- **EXERCISE TEXT**
Illustrator Eri Wakiyama and jewelry designer Yoon Skype about how creativity can’t be taught

Tim Burton better watch out—there’s a new illustrator on the rise. Just as she finished studying fashion design at Parsons School of Design, Eri Wakiyama invented a girl who is a mix of contradictions—cute, yet moody; androgynous, but feminine—a poetic vision from her imagination. Wakiyama would draw the girl in various circumstances: blowing bubble gum while hanging out, smoking flowers while watering a glass filled with cigarettes, with flowers piercing her heart. The girl became the starring character on Wakiyama’s Tumblr, erithemermaid.tumblr.com. Wakiyama’s Tumblr caught on, attracting many followers.

Raised by Japanese parents in Northern California, Wakiyama moved to New York, where she is based today. After graduation, she found a job at Comme des Garçons in Chelsea, where she would go on to meet many of the creative elites who frequented the shop, like Yoon, the jewelry designer behind the Japanese label Ambush. Linked by a common friend, Wakiyama and Yoon discovered they have a lot in common despite the fact that they live on opposite sides of the world. Both grew up in Asian-American households, leaving the West Coast for school on the East Coast, before finding themselves working in fashion and being snapped by street-style photographers.

- **REQUEST 1**
In the profile of Eri Wakiyama, what do she and Yoon share despite living on opposite sides of the world? Answer in one to three sentences.
- **REQUEST 2**
Write the next part of the profile of Eri Wakiyama, picking up after its final sentence.
The lines that follow the text are not connected to it.

- **THE DATA**
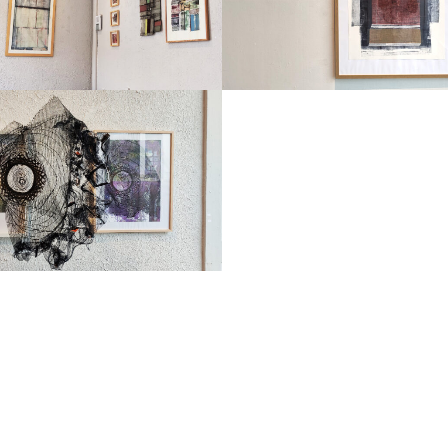
Projets
similaires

- **ANSWER BOX 1**
Both grew up in Asian-American households and left the West Coast for school on the East Coast. Both then ended up working in fashion and being photographed by street-style photographers.

- **ANSWER BOX 2**
Wakiyama’s love for drawing at a young age manifested in her signature character. Yoon also had an interest in illustration, hoping to work for the glossies. After studying graphic design in Boston she was about to head to New York, but instead went to Tokyo to be with her now-husband, the Japanese-Korean hip-hop artist Verbal. Her style advice turned him into the “most fashionable guy in Japan,” and together they would go on to become one of the country’s most stylish couples, with comparisons to Beyoncé and Jay Z. Yoon started designing jewelry with Verbal and turned that into Ambush, a fashion brand which counts Kanye West, Nicki Minaj and Pharrell as fans. Here, Yoon and Wakiyama discuss growing up Asian-American, how they fell into the fashion world, and how it’s best not to follow the books.

Eri Wakiyama—Through the years, I’ve realized you and I have so many mutual friends; you know everyone! I just saw you in Tokyo last year, but we met here in New York.

Yoon—I am from the States, and I am technically Asian-American. I lived everywhere because of my dad, who was in the US Army. It wasn’t a typical upbringing, because I moved around so much and I was exposed to so many different things. I lived in Hawaii, California, moved to Korea, and then came back to Seattle. Then I went to school in Boston.

Eri—West Coast! I grew up in Northern California.

Yoon—I now live in Tokyo, but I am not from here. I don’t feel like I have a home; I feel like an alien in a sense.

Eri—You feel comfortable there?

Yoon—To an extent, but I don’t think or have the same senses like a Japanese person who was born and lived here.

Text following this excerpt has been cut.